In step 3 of the wizard, click the Action icon for each
of the selected attributes to specify the Type and
Treat as settings, and then click
Next.
In step 4 of the wizard, select the entity or group of fact tables to extend
and its primary keys, and then click Next. For example,
if you select ARTransaction as the entity to extend, then
this process joins the prebuilt InvoiceID descriptive
flex field using the s_k_5000 primary join key with all
the fact tables in the ARTransaction entity.
In step 5 of the wizard, choose the primary keys for the attributes that you had specified to be treated as dimensions.
In step 6 of the wizard, provide the following details and click Finish to save and schedule your data augmentation pipeline job:
Name your augmentation pipeline job; for example, AP Invoice Header.
Enter a suffix for the target table name using underscore in place of spaces between words and don’t use special characters; for example, AP_Invoice_Header_DFF. The augmentation process automatically creates the target table name.
Provide a description.
Select the functional area and one or multiple subject areas in which you want to include this augmentation pipeline job.
Specify the options to save the data augmentation pipeline job without executing it, or schedule the execution date and time, or execute it immediately.
Create Dataset Augmentation
Type đź”—
You may require a dataset to be copied into a target warehouse table, as is,
and then perform semantic model extension on it. In such cases, create an input
dataset.
This dataset isn’t associated with any other augmentations. Based on the
incremental schedule, the data in this dataset gets refreshed during scheduled
pipeline refresh. But unlike other augmentations, this augmentation isn’t linked to
other augmentations, and you can’t change the attributes as dimension or measure.
This dataset isn’t associated with any subject area because it copies the dataset
from source and creates a warehouse table.

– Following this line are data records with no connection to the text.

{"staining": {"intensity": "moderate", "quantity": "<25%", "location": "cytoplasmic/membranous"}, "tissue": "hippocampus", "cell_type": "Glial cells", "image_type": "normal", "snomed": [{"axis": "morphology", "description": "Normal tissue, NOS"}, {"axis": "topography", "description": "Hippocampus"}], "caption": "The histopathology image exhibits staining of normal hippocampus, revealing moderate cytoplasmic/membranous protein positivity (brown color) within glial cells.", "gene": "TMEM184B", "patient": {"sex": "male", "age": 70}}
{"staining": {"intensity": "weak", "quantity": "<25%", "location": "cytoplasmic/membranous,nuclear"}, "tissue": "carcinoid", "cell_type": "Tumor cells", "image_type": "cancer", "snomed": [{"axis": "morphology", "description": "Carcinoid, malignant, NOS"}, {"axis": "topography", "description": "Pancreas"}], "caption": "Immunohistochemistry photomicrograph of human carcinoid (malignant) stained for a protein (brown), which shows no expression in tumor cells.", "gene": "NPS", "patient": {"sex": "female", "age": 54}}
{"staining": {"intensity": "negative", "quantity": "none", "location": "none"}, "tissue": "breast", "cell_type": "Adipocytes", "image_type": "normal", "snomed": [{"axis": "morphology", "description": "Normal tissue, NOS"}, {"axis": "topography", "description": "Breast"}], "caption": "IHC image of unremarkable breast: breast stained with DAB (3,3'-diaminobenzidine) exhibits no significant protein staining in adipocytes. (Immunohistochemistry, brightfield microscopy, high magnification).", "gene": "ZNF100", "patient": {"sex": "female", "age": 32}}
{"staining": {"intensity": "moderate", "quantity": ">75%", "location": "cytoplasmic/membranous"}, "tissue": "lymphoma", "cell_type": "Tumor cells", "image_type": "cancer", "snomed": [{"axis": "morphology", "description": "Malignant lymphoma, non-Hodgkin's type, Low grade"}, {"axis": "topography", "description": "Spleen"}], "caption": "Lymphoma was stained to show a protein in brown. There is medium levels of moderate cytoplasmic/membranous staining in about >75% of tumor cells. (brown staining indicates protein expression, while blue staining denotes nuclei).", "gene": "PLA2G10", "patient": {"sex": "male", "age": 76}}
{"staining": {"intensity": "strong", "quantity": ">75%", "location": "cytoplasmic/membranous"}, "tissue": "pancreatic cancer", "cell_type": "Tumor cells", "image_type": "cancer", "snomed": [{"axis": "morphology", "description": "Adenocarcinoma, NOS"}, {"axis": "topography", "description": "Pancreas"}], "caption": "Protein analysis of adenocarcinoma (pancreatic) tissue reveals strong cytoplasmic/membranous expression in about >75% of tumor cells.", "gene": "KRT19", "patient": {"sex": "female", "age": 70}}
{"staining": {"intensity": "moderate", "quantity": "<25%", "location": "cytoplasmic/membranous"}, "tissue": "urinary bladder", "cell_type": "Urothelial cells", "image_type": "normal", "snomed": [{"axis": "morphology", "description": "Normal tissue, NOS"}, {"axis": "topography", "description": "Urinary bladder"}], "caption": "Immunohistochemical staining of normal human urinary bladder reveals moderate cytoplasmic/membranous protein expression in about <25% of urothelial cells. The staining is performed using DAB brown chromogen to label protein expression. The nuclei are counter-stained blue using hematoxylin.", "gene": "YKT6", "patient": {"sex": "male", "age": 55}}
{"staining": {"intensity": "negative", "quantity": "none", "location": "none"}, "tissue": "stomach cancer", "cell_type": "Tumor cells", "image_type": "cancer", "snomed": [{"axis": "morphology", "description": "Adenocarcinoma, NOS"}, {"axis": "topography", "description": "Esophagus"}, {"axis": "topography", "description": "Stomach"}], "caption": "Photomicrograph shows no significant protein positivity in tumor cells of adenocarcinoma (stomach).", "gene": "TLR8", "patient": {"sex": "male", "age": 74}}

You can perform semantic model extension
after the table is created. To use this dataset to build the joins or incorporate an
object from the dataset into your semantic model, you must run an incremental load
prior to using it because the incremental load populates the dataset.
In step 1 of the Data Augmentation wizard, select
Dataset in Augmentation Type
to add a new warehouse table.
Select Supplemental Data in Source Dataset
Type.
In Pillar, select a product pillar; for example,
Enterprise Resource Planning.
In Source Table Type, specify the source table type
using either of the options:
Select System Provided and then in
Source Table, select a table whose attributes you
want to add into the input dataset.
Select Customer Provided and then in
Source Table, enter the name of the table whose
attributes you want to add into the input dataset
Optional: Select the Versioned Dataset check box to enable full
load of the source table data everytime and then click
Next.
In step 2 of the wizard, select the check box for the attributes from the
source table to add to the target table, and then click
Next.
In step 3 of the wizard, select the settings for the selected columns, and then
click Next.
In step 6 of the wizard, provide the following details and click Finish to save and schedule your data augmentation pipeline job:
Provide a name and description for your augmentation.
Enter a suffix for the target table name using underscore in place of spaces between words and don’t use special characters; for example, Customer_Class_D. The augmentation process automatically creates the target table name.
Specify the options to save the data augmentation pipeline job without executing it, or schedule the execution date and time, or execute it immediately.